EU to strengthen crypto regulation to encourage innovation
EU’s Executive Vice-President discussed the topic of crypto-assets regulation during a speech at the Digital Finance Outreach 2020 Closing conference.
The European Union is no stranger to the potential benefits crypto-assets have to offer. In a recent speech by Valdis Dombrovskis, the EU’s Executive Vice-President acknowledged the benefit that digital assets offer to consumers, businesses and market participants.
In the speech, Dombrovskis shared the EU’s plans to change the legal uncertainty that reigns over the crypto-assets ecosystem, as well as to lead the way to better regulations.
“Some crypto-assets fall under existing EU rules. Many do not. But they present familiar issues of consumer protection, market integrity, and equal conditions for competition.” expressed Mr. Dombrovskis.

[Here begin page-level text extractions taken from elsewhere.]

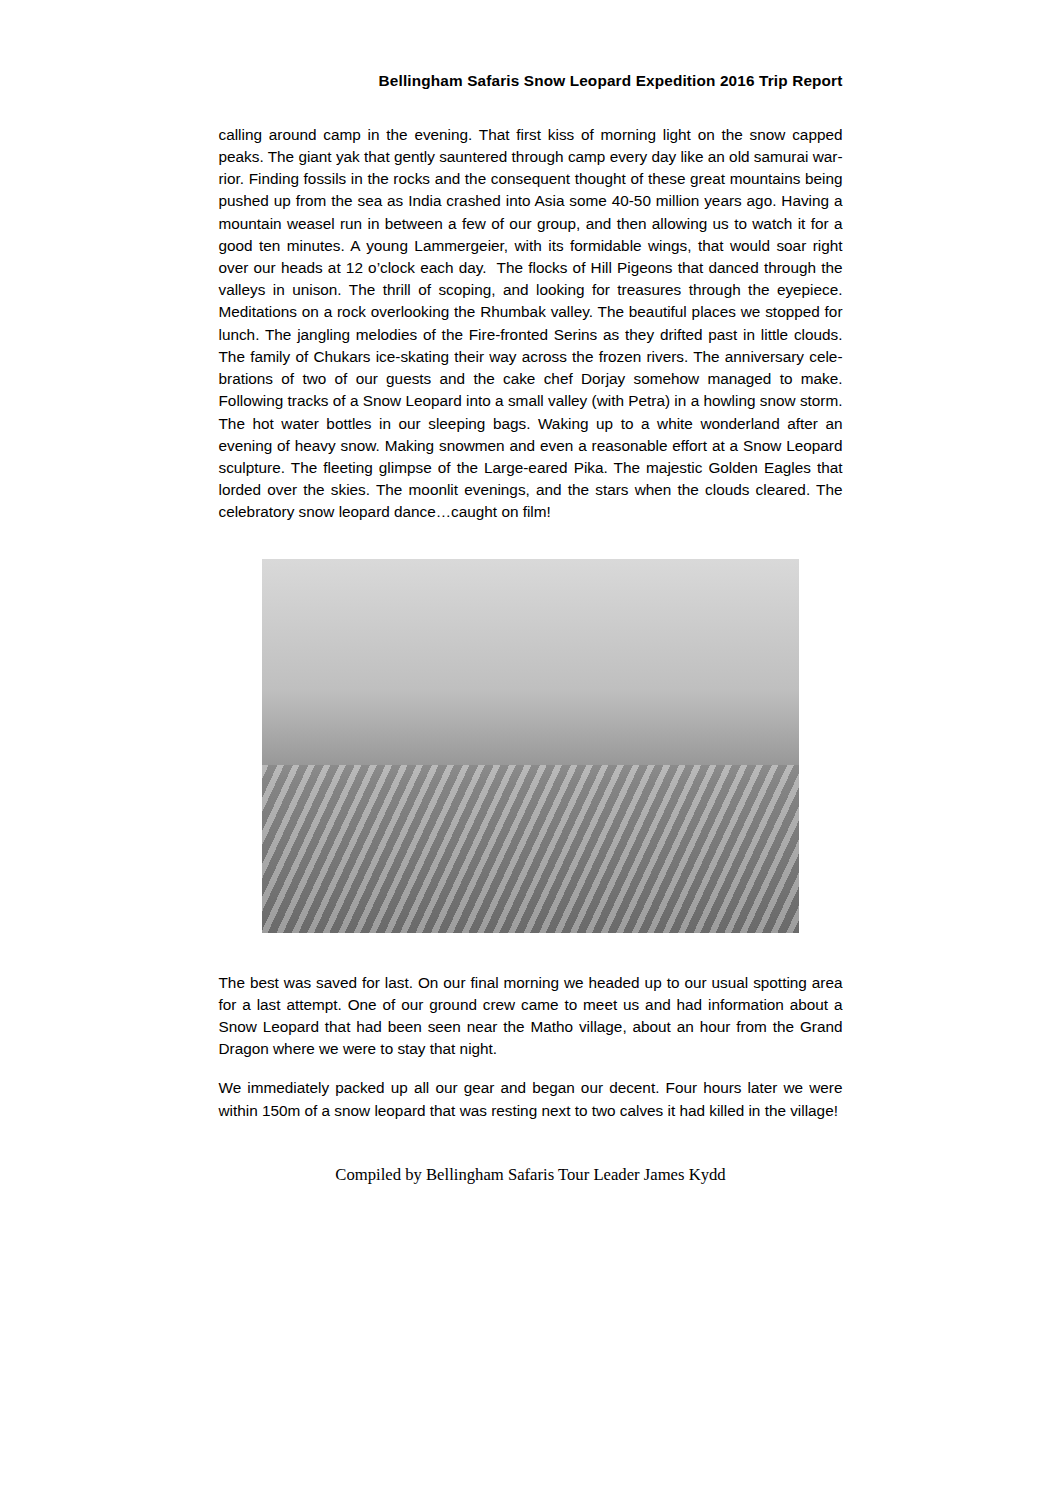Bellingham Safaris Snow Leopard Expedition 2016 Trip Report
calling around camp in the evening. That first kiss of morning light on the snow capped peaks. The giant yak that gently sauntered through camp every day like an old samurai warrior. Finding fossils in the rocks and the consequent thought of these great mountains being pushed up from the sea as India crashed into Asia some 40-50 million years ago. Having a mountain weasel run in between a few of our group, and then allowing us to watch it for a good ten minutes. A young Lammergeier, with its formidable wings, that would soar right over our heads at 12 o’clock each day. The flocks of Hill Pigeons that danced through the valleys in unison. The thrill of scoping, and looking for treasures through the eyepiece. Meditations on a rock overlooking the Rhumbak valley. The beautiful places we stopped for lunch. The jangling melodies of the Fire-fronted Serins as they drifted past in little clouds. The family of Chukars ice-skating their way across the frozen rivers. The anniversary celebrations of two of our guests and the cake chef Dorjay somehow managed to make. Following tracks of a Snow Leopard into a small valley (with Petra) in a howling snow storm. The hot water bottles in our sleeping bags. Waking up to a white wonderland after an evening of heavy snow. Making snowmen and even a reasonable effort at a Snow Leopard sculpture. The fleeting glimpse of the Large-eared Pika. The majestic Golden Eagles that lorded over the skies. The moonlit evenings, and the stars when the clouds cleared. The celebratory snow leopard dance…caught on film!
The best was saved for last. On our final morning we headed up to our usual spotting area for a last attempt. One of our ground crew came to meet us and had information about a Snow Leopard that had been seen near the Matho village, about an hour from the Grand Dragon where we were to stay that night.
We immediately packed up all our gear and began our decent. Four hours later we were within 150m of a snow leopard that was resting next to two calves it had killed in the village!
Compiled by Bellingham Safaris Tour Leader James Kydd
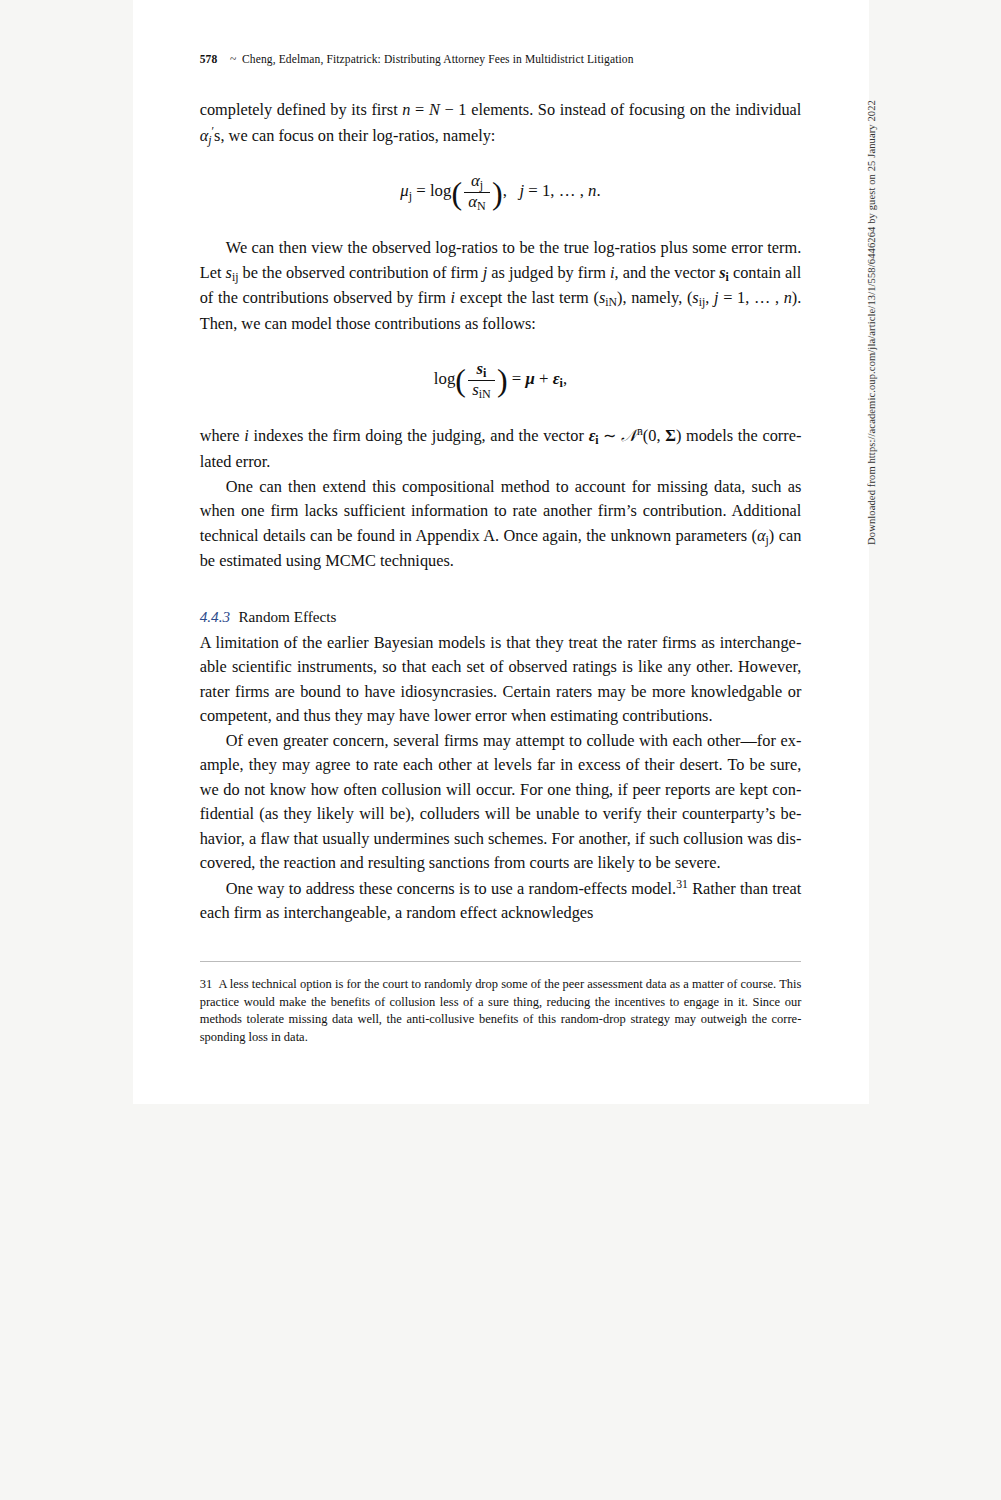Downloaded from https://academic.oup.com/jla/article/13/1/558/6446264 by guest on 25 January 2022
578~Cheng, Edelman, Fitzpatrick: Distributing Attorney Fees in Multidistrict Litigation
completely defined by its first n = N − 1 elements. So instead of focusing on the individual αj′s, we can focus on their log-ratios, namely:
μj = log(αj αN), j = 1, … , n.
We can then view the observed log-ratios to be the true log-ratios plus some error term. Let sij be the observed contribution of firm j as judged by firm i, and the vector si contain all of the contributions observed by firm i except the last term (siN), namely, (sij, j = 1, … , n). Then, we can model those contributions as follows:
log(si siN) = μ + εi,
where i indexes the firm doing the judging, and the vector εi ∼ 𝒩n(0, Σ) models the correlated error.
One can then extend this compositional method to account for missing data, such as when one firm lacks sufficient information to rate another firm’s contribution. Additional technical details can be found in Appendix A. Once again, the unknown parameters (αj) can be estimated using MCMC techniques.
4.4.3 Random Effects
A limitation of the earlier Bayesian models is that they treat the rater firms as interchangeable scientific instruments, so that each set of observed ratings is like any other. However, rater firms are bound to have idiosyncrasies. Certain raters may be more knowledgable or competent, and thus they may have lower error when estimating contributions.
Of even greater concern, several firms may attempt to collude with each other—for example, they may agree to rate each other at levels far in excess of their desert. To be sure, we do not know how often collusion will occur. For one thing, if peer reports are kept confidential (as they likely will be), colluders will be unable to verify their counterparty’s behavior, a flaw that usually undermines such schemes. For another, if such collusion was discovered, the reaction and resulting sanctions from courts are likely to be severe.
One way to address these concerns is to use a random-effects model.31 Rather than treat each firm as interchangeable, a random effect acknowledges
31 A less technical option is for the court to randomly drop some of the peer assessment data as a matter of course. This practice would make the benefits of collusion less of a sure thing, reducing the incentives to engage in it. Since our methods tolerate missing data well, the anti-collusive benefits of this random-drop strategy may outweigh the corresponding loss in data.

The EU will propose a flexible pilot scheme later this year
The EU’s approach to crypto regulation will be in the form of legislation that incentivises and allows the industry to innovate by giving regulatory flexibility for experimentation, while also including close supervisory oversight.
Assets that are not covered, such as stablecoins, will have new regulations tailored to their specific needs, risks and the understanding required by investors and users alike. The level of flexibility of the regulations will have will be directly proportional to the risk the assets imply, according to EU regulators.
Europeans are ready for digital finance
Dombrovskis stressed that full confidence in a digital system was needed for users to adopt it, with confidence being the result of digital operational resilience.
With the demand for digital services on the rise as a result of COVID-19, the financial system has become more attractive for cybercriminals, who now have a more captive audience.
This resulted in the European Systemic Risk Board working on regulations that will demand financial industries to comply with standards to ensure the resilience of their systems, as well as promote an overhaul of legacy IT systems.
The EU is looking to ensure that financial institutions participate in a single market, promote a data-driven financial sector and stimulate innovation with tits new rules while remaining technology-neutral.
“Ladies and gentlemen, the digital age is firmly upon us. Europe’s financial sector needs it to move forward,” concluded Mr. Dombrovskis.